A Bridge for Caregivers
Through a combination of individualized counseling, skill training, health and resilience workshops and monthly lectures, the DCSP serves as a sort of bridge — guiding caregivers to the skills, strategies and resources they’ll need to proactively manage situations as the disease progresses. Focus areas include how to better communicate with patients with brain disease, how to manage challenging behaviors, and preventative safety measures.
“Because of the whirlwind nature of this disease, people are less likely to ask for help because they don’t know what kind of help they need,” says Judy Johanson, who now works with Mass General’s Alzheimer’s Disease Research Center and works in collaboration with the DCSP. “To adjust and find hope in hidden places, you need support and guidance from people who have direct experience in this disease. You’re not alone, and you don’t have to do it alone.”

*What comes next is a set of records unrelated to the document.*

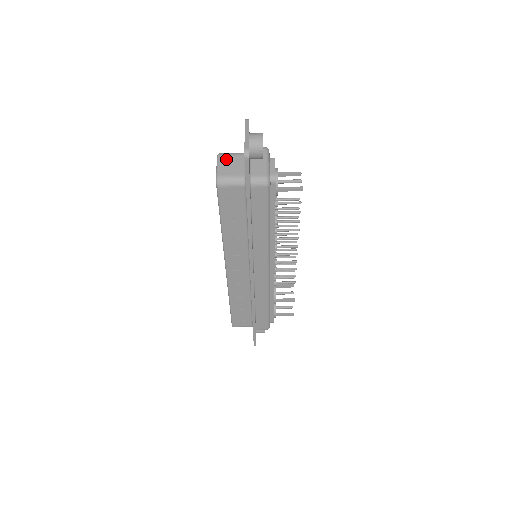
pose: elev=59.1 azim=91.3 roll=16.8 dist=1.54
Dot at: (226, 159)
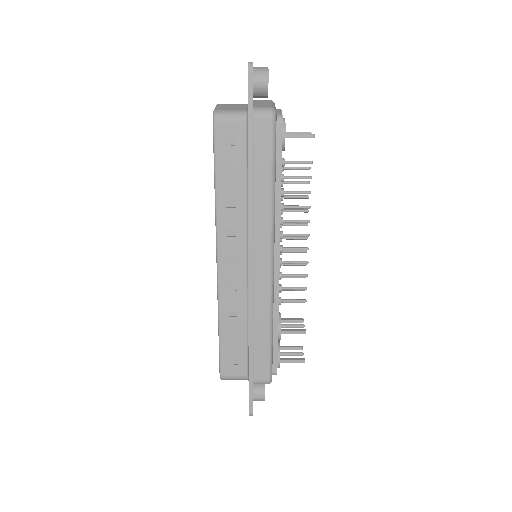
Dot at: (226, 105)
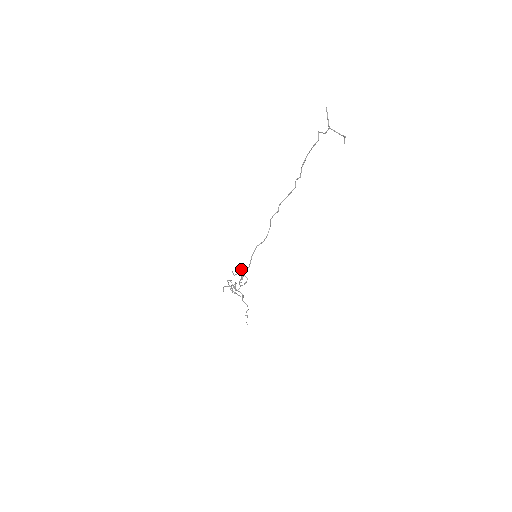
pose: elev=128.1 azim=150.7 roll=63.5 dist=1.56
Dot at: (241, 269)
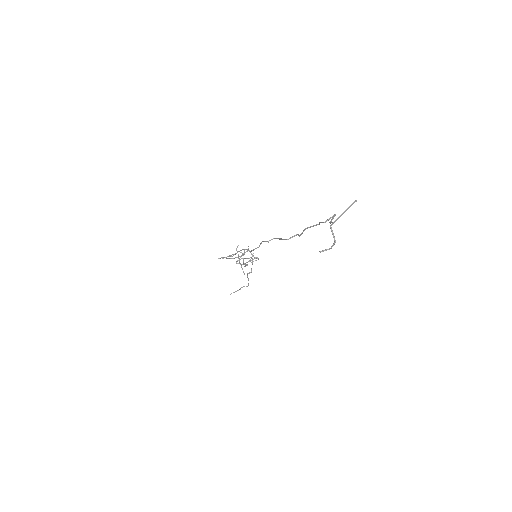
Dot at: occluded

“The first step toward creating a dementia-friendly hospital is treating every case as a patient and a caregiver.”
Looming Alzheimer’s Crisis
Alzheimer’s disease is the sixth leading cause of death in the U.S. It also ranks among the costliest. According to the Alzheimer’s Association, the average cost of care for a dementia patient in the last five years of life is 80% higher than for patients with cancer or heart disease. Alzheimer’s patients are also more likely to visit the emergency room, more likely to be readmitted within 30-days, and more likely to die after hospitalization than people without dementia.

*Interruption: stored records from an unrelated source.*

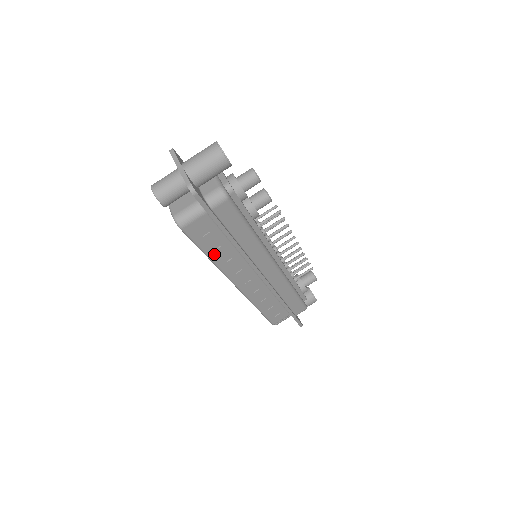
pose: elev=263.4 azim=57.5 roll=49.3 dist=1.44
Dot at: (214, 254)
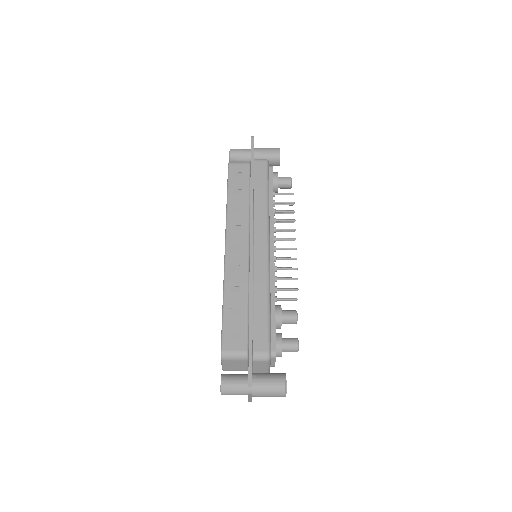
Dot at: occluded
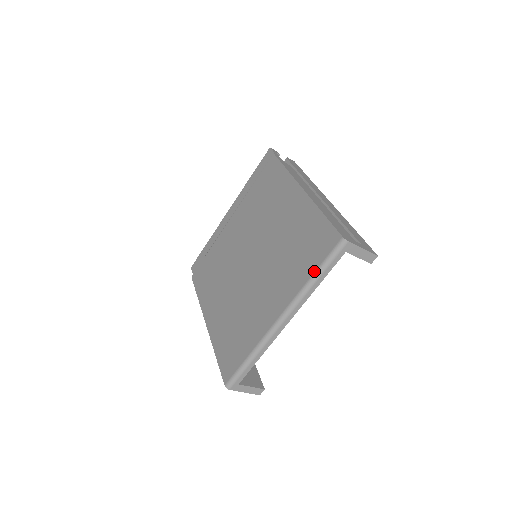
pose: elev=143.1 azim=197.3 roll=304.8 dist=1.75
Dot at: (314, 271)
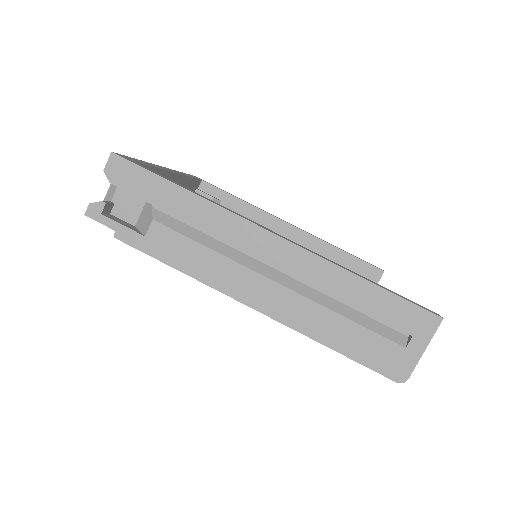
Dot at: occluded
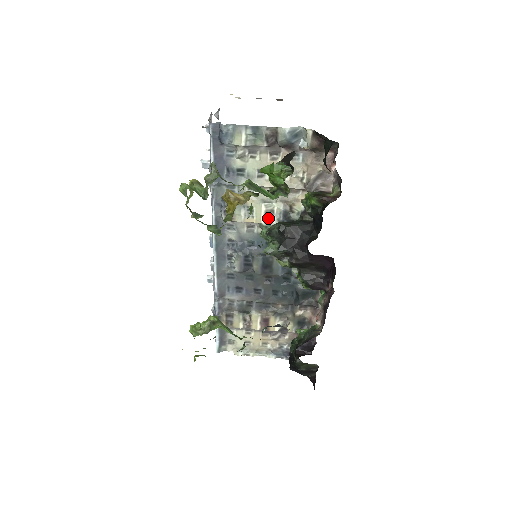
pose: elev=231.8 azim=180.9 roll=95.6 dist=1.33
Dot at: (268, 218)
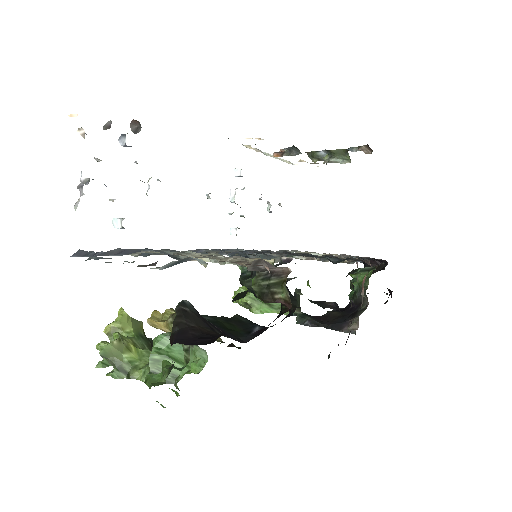
Dot at: occluded
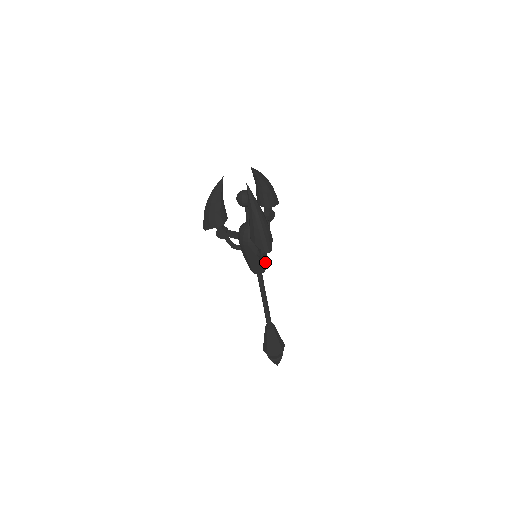
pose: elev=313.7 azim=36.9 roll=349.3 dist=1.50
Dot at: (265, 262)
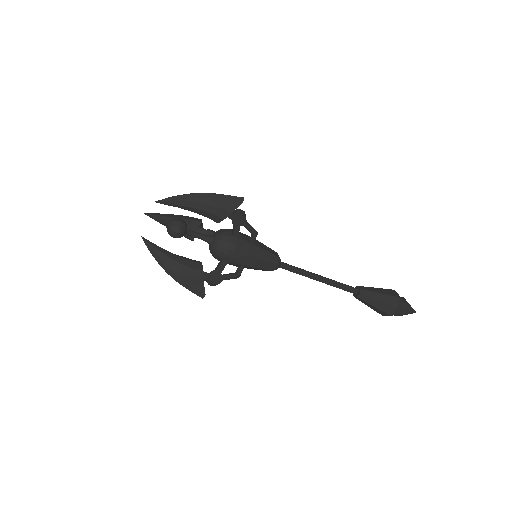
Dot at: (265, 247)
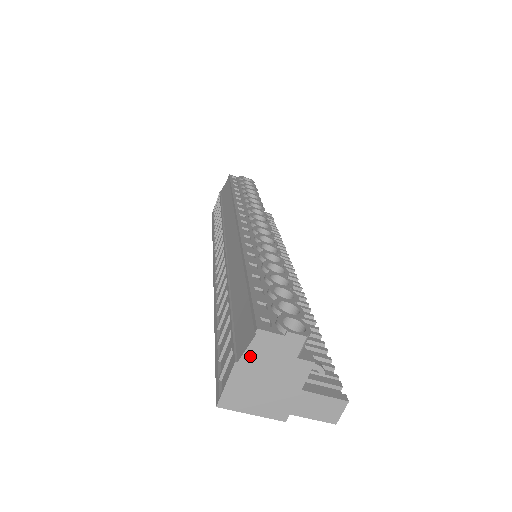
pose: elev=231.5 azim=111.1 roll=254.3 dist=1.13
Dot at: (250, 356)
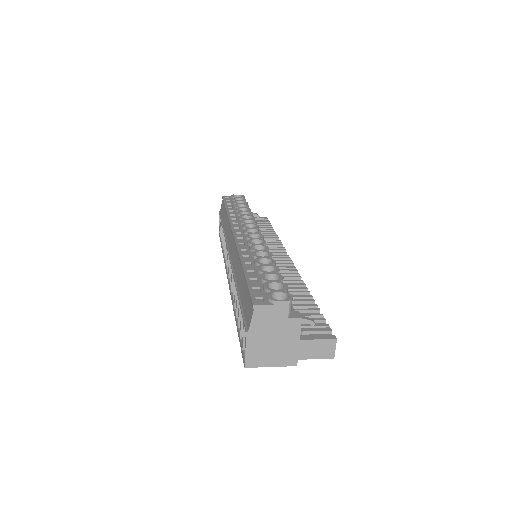
Dot at: (255, 325)
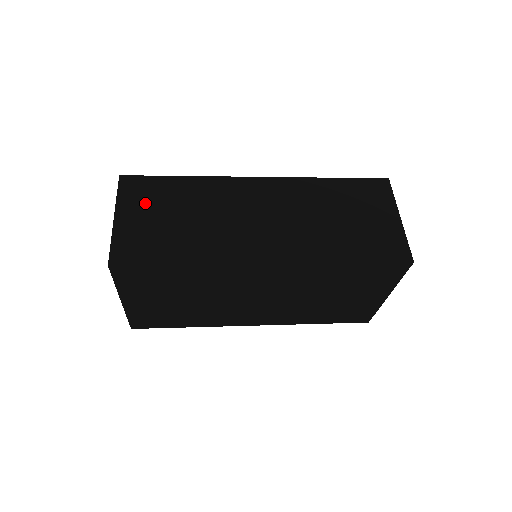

With Alzheimer’s diagnoses expected to more than double by 2050, healthcare workers are looking for new ways to stave off this looming crisis. The DCSP is part of Mass General’s comprehensive approach to dementia care that links specialists in neurology, psychiatry and geriatrics, with primary care providers, to support the patient and caregiver.
“The first step toward creating a dementia-friendly hospital is treating every case as a patient and a caregiver,” Ms. Rowlett says.
Hopes for Philanthropy
The DCSP was launched in 2015 at the urging of Roman DeSanctis, MD, director emeritus of Clinical Cardiology at Mass General. Dr. DeSanctis recognized the importance of providing assistance to caregivers and families after nursing his own wife through late-stage Alzheimer’s. With Dr. DeSanctis’s help, the program secured generous funding from the Jack Satter Foundation.

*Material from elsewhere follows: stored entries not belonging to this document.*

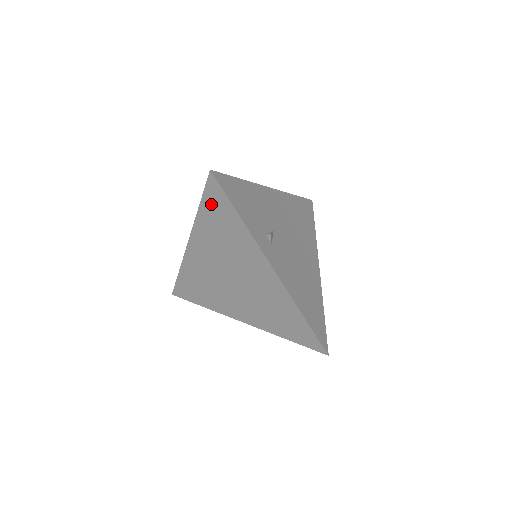
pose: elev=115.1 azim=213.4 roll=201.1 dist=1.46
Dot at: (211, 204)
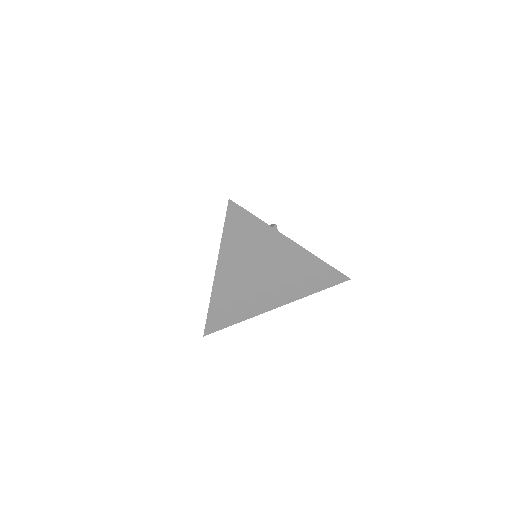
Dot at: (234, 226)
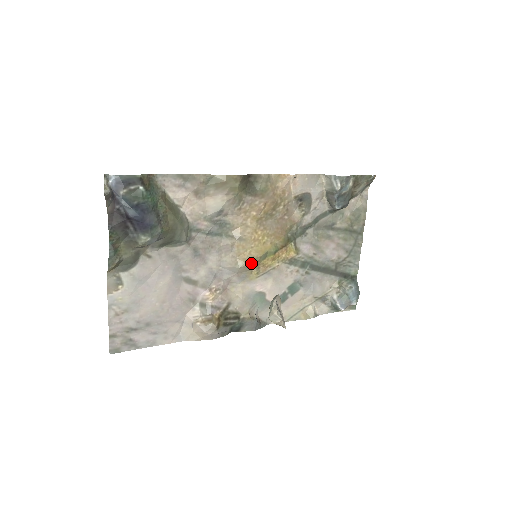
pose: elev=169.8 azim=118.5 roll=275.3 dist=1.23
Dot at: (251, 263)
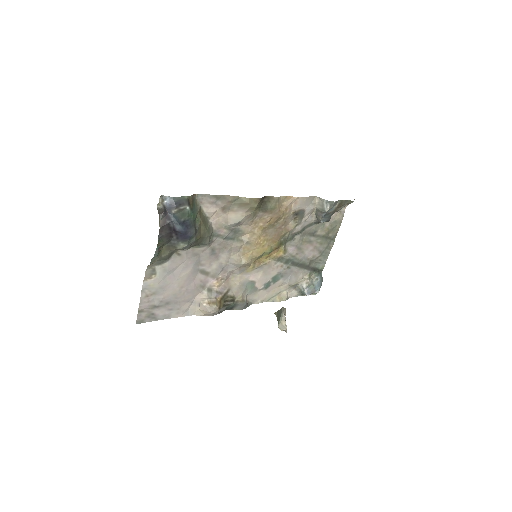
Dot at: (251, 261)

“We are so fortunate to have partners like Dr. DeSanctis and the Jack Satter Foundation,” says Vicki Jackson, MD, MPH, chief of the Division of Palliative Care and Geriatric Medicine at Mass General. “With their support, proactive interventions like the Dementia Caregivers Support Program can help shift the paradigm of Alzheimer’s care and make a real impact on quality of life for patients and their families.”
The DCSP is available at Mass General, but Ms. Rowlett is hopeful that with additional funding, the caregiver program can expand its offerings, help more families and eventually be adopted across all hospital departments, inpatient services and community health centers.